The Form 4 reports that an officer of Synovus Financial Corp disposed of 21,745 shares of Synovus common stock and three blocks of performance stock units (8,159, 9,159 and 5,961 units), all effective January 1, 2026, leaving zero Synovus shares and derivative securities beneficially owned afterward.
How were Synovus Financial Corp (SNV) shares treated in the Pinnacle merger?
At the effective time of the merger, each share of Synovus common stock was converted into 0.5237 shares of New Pinnacle common stock, as provided in the merger agreement among Synovus, Pinnacle Financial Partners, Inc. and New Pinnacle.
What happened to the executive’s Synovus performance stock units in this filing for SNV?
The executive’s performance stock units tied to Synovus were shown as disposed of in three blocks of 8,159, 9,159 and 5,961 units at a price of $0, with zero derivative securities beneficially owned afterward, reflecting the merger-related conversion mechanics described in the explanations.

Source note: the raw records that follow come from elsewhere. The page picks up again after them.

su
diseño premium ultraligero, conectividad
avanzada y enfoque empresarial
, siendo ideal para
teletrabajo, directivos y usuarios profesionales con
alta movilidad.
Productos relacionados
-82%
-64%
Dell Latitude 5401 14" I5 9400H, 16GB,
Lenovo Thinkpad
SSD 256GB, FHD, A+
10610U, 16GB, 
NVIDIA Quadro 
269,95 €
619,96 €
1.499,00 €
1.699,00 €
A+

How were Synovus restricted stock units (RSUs) handled in connection with the Pinnacle transaction?
At the effective time, each outstanding Synovus RSU was assumed by New Pinnacle, and each award was adjusted to represent a number of New Pinnacle shares equal to the Synovus shares underlying the RSU multiplied by the 0.5237 exchange ratio, subject to the terms of the merger agreement.
How were Synovus performance stock units (PSUs) converted under the merger agreement?
Each Synovus PSU was converted into the right to receive a number of New Pinnacle common shares equal to the number of Synovus shares subject to the PSU (based on maximum performance) multiplied by the Synovus exchange ratio of 0.5237, less applicable tax withholdings.
Did dividend accruals affect the share and unit counts reported for Synovus (SNV)?
Yes. The explanations state that the reported holdings included shares acquired through dividend accruals, including 791 shares in common stock and additional shares included in the performance stock unit amounts (880, 580 and 178 shares respectively).
What is the reporting person’s role at Synovus Financial Corp (SNV)?
The reporting person is listed as an officer of Synovus, with the title EVP, Corporate & Investment Banking, and the Form 4 is filed by one reporting person.